TORONTO (Reuters) - The Canadian Auto Workers union said on Tuesday that it had held constructive talks with senior negotiators at General Motors, and it was awaiting a response from Fiat SpA’s Chrysler Group LLC on the framework deal it forged on Monday.
The two automakers were crunching numbers in a tentative agreement the union reached with Ford Motor Co on Monday. CAW represents about 20,000 workers at the Canadian units of the Detroit’s Big Three.
“We had a very constructive discussion with the leadership of the GM team ... and I’m feeling pretty good about the end result,” said CAW National President Ken Lewenza. “I can’t say that about Chrysler today because I haven’t talked to Al Iacobelli directly.”
Iacobelli, Chrysler’s vice president of employee relations, and Cathy Clegg, GM vice president of labor relations, have joined negotiations at a downtown Toronto hotel, along with other senior management teams, Lewenza said.
At a midday meeting, the union and GM discussed the framework agreement in detail, and Lewenza said he was now waiting for a formal proposal from the company.
While Lewenza said he was optimistic about reaching a deal with GM, he could not predict the timing.
“Being optimistic and seeing it on paper is another thing,” he said.
The CAW has said it would keep negotiating with GM and Chrysler as long as progress seemed to be in sight.
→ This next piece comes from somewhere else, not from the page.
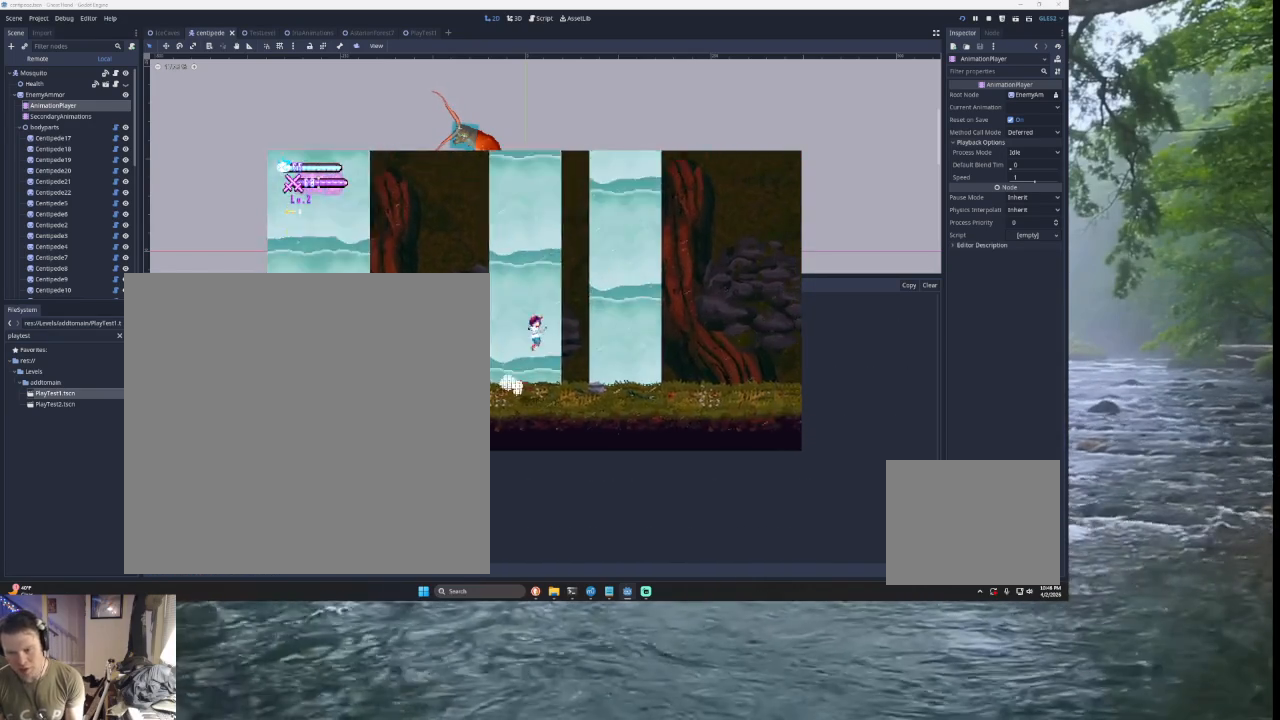
{"buttons": ["TRIANGLE"], "left_stick": "right", "right_stick": "center", "events": [[33, "TRIANGLE", "up"], [500, "TRIANGLE", "down"]]}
If talks become deadlocked, however, the union was still threatening to call its first Canadian auto strike since 1996.
Despite a strike threat by the union, experts said it was unlikely that GM or Chrysler would risk a strike.
“The savings, in the difference between what they want and what’s out there, may not be sufficient to warrant a strike, especially in the case of Chrysler,” said Art Schwartz, a labor consultant and former GM labor negotiator based in Ann Arbor, Michigan.
The automakers have said that Canada is the most expensive place in the world to make vehicles and costs must come down to match those of the United Auto Workers in the United States. The stronger Canadian dollar is partly to blame.
The industry has demanded that the CAW make concessions similar to those already in place south of border. The union has said that at the top of list was a permanent two-tier wage scale, which it has been adamant about rejecting.
In the Ford talks, the CAW prevailed on that pivotal issue.
Under the tentative four-year deal, new hires will start at a lower hourly rate than under the previous contract and take longer to reach the top level of the pay scale. But they will continue to reach parity eventually - in contrast with their U.S. counterparts.
“Membership has a great contract. This improves competitiveness for Ford,” said Ford Chief Executive Alan Mulally in New York.
The deal calls for new workers to earn about C$20 (US$20.53) an hour, down from the current pay of about C$24. It will take 10 years to reach the peak pay of C$34, compared with six years under the previous contract.
UAW workers at Detroit’s Big Three earn an average of $28 an hour, the CAW said.
Ford also promised to create more than 600 jobs. The union softened its demands on cost-of-living increases, and wages for existing workers will remain frozen for the first three years. Workers will get a cost of living adjustment in the fourth year.
The agreement provides lump sum bonuses of C$3,000 in the first year and C$2,000 in each of the next three years.
For new hires, the union also accepted a hybrid pension plan that mixes defined benefits and defined contributions. Current members are spared any changes to their pension plan or eligibility rules.
It was still unclear how much the tentative Ford deal would lower the automaker’s costs.
Under previous contracts, the CAW’s total average labor cost is about $60 an hour, including benefits, versus $58 for U.S. workers at Ford, $56 for GM and about $52 at Chrysler, according to the Center for Automotive Research.
The union waited until Sunday to choose Ford as the lead company in contract talks, saying it was the most receptive to a CAW proposal to cut labor costs.
Pattern bargaining is a long-standing strategy in auto talks, meant to ensure that no company has a labor cost advantage over the others, the CAW said.
“The CAW is going to stick to its guns on a pattern agreement. He (Lewenza) expects them to accept this contract with only, at the most, maybe a couple of minor tweaks at the very edges of it,” Schwartz said, pointing out that the industry’s options were limited in the short run.
“Both parties can always threaten to move out of Canada in the long run. Short term they can’t do anything.”
Sergio Marchionne, CEO of Chrysler and its parent Fiat, has threatened to do just that, saying the company has “other plants, other options.” Moving operations is a complex, time-consuming and expensive matter.
“If he asked my advice I would tell him to accept the deal. There is no point in going on strike because ultimately they are going to be stuck with this deal anyhow,” said Tony Faria, a University of Windsor professor and auto industry expert.
About 26 percent of Chrysler’s North American production comes from Canada, versus 21 percent at GM and 9 percent at Ford, UBS said in a report.
Production from Chrysler’s Windsor, Ontario, plant, the sole source of minivans in North America, and its Brampton, Ontario, plant, which assembles sedans, accounts for 15 percent to 20 percent of all Chrysler sales, Faria said. “They can’t afford to have production of these products go down.